[EXERCISE PROMPT]
How many lines in the entries contain the word "sebelumnya"? Reply with the number alone.

[Collected data]
++++++++
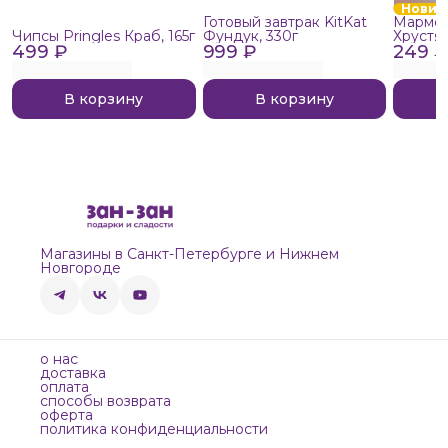
Новин
Готовый завтрак KitKat
Мармел
Чипсы Pringles Краб, 165г
Фундук, 330г
Хрустя
499 ₽
999 ₽
249 ₽
В корзину
В корзину
Магазины в Санкт-Петербурге и Нижнем
Новгороде
о нас
доставка
оплата
способы возврата
оферта
политика конфиденциальности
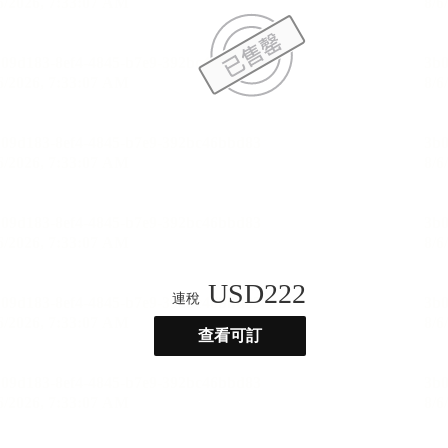
USD
222
連稅
查看可訂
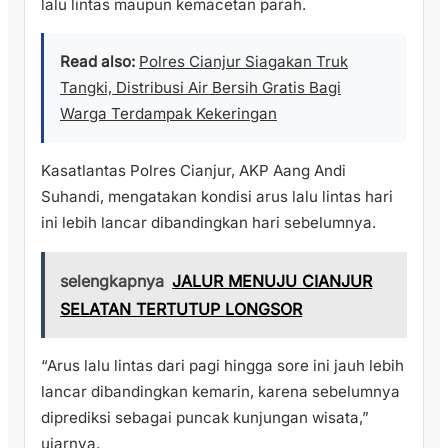
lalu lintas maupun kemacetan parah.
Read also:
Polres Cianjur Siagakan Truk
Tangki, Distribusi Air Bersih Gratis Bagi
Warga Terdampak Kekeringan
Kasatlantas Polres Cianjur, AKP Aang Andi
Suhandi, mengatakan kondisi arus lalu lintas hari
ini lebih lancar dibandingkan hari sebelumnya.
selengkapnya
JALUR MENUJU CIANJUR
SELATAN TERTUTUP LONGSOR
“Arus lalu lintas dari pagi hingga sore ini jauh lebih
lancar dibandingkan kemarin, karena sebelumnya
diprediksi sebagai puncak kunjungan wisata,”
ujarnya.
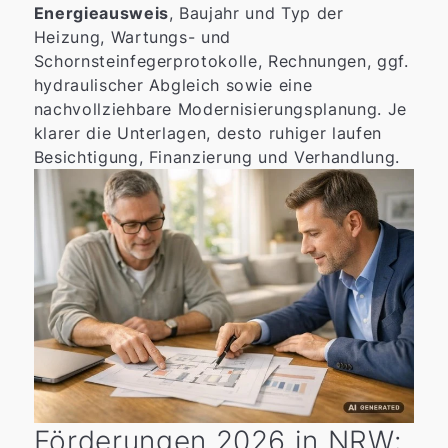
Energieausweis
, Baujahr und Typ der
Heizung, Wartungs- und
Schornsteinfegerprotokolle, Rechnungen, ggf.
hydraulischer Abgleich sowie eine
nachvollziehbare Modernisierungsplanung. Je
klarer die Unterlagen, desto ruhiger laufen
Besichtigung, Finanzierung und Verhandlung.
Förderungen 2026 in NRW:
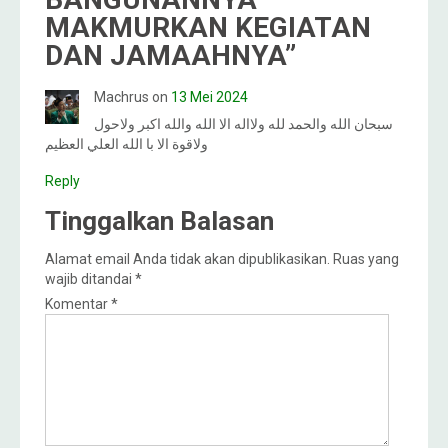
MAKMURKAN KEGIATAN
DAN JAMAAHNYA
”
Machrus
on
13 Mei 2024
سبحان الله والحمد لله ولااله الا الله والله اكبر ولاحول
ولاقوة الا با الله العلي العظيم
Reply
Tinggalkan Balasan
Alamat email Anda tidak akan dipublikasikan.
Ruas yang
wajib ditandai
*
Komentar
*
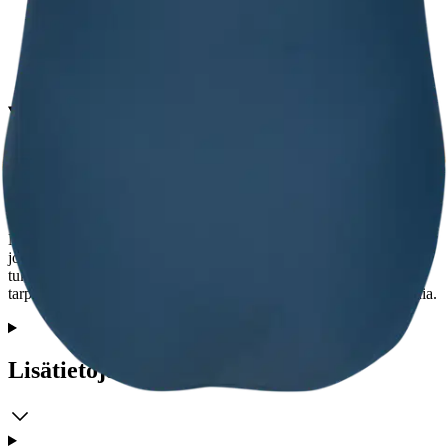
Valitse tuotteen koko
Tuotekuvaus
Naisten Actuelle-uimapuku tarjoaa sporttisen ja tyylikkään ilmeen,
joka sopii niin rannalle kuin uimahalliin. Kevyesti muotoileva malli
tukee vartalon linjoja, ja irrotettavat toppaukset antavat lisätukea
tarpeen mukaan. Valmistuksessa on käytetty kierrätettyä polyamidia.
Lisätietoja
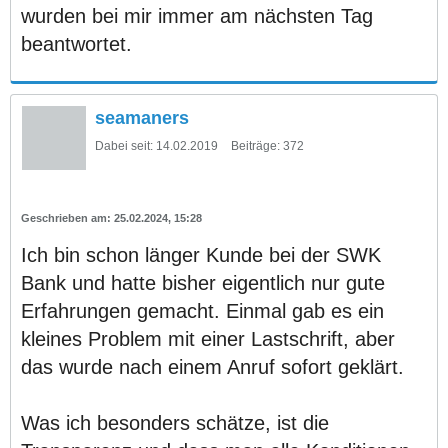
wurden bei mir immer am nächsten Tag
beantwortet.
seamaners
Dabei seit:
14.02.2019
Beiträge:
372
25.02.2024, 15:28
Ich bin schon länger Kunde bei der SWK
Bank und hatte bisher eigentlich nur gute
Erfahrungen gemacht. Einmal gab es ein
kleines Problem mit einer Lastschrift, aber
das wurde nach einem Anruf sofort geklärt.
Was ich besonders schätze, ist die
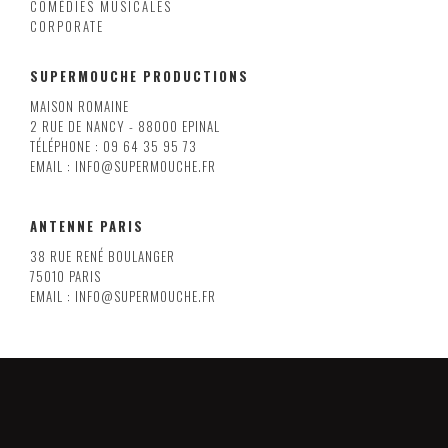
COMÉDIES MUSICALES
CORPORATE
SUPERMOUCHE PRODUCTIONS
MAISON ROMAINE
2 RUE DE NANCY - 88000 EPINAL
TÉLÉPHONE : 09 64 35 95 73
EMAIL : INFO@SUPERMOUCHE.FR
ANTENNE PARIS
38 RUE RENÉ BOULANGER
75010 PARIS
EMAIL : INFO@SUPERMOUCHE.FR
LILLE
8 RUE ARMAND CARREL
59000 LILLE
EMAIL : INFO@SUPERMOUCHE.FR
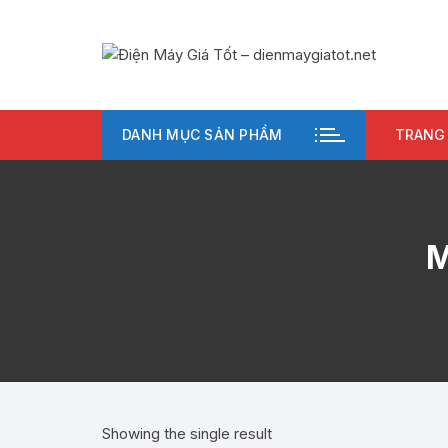
Chuyển
tới
nội
dung
DANH MỤC SẢN PHẨM
TRANG
M
Showing the single result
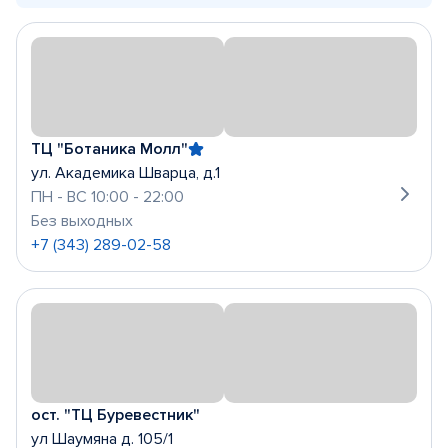
ТЦ "Ботаника Молл"
ул. Академика Шварца, д.1
ПН - ВС 10:00 - 22:00
Без выходных
+7 (343) 289-02-58
ост. "ТЦ Буревестник"
ул Шаумяна д. 105/1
++++++++
[OUTPUT]
2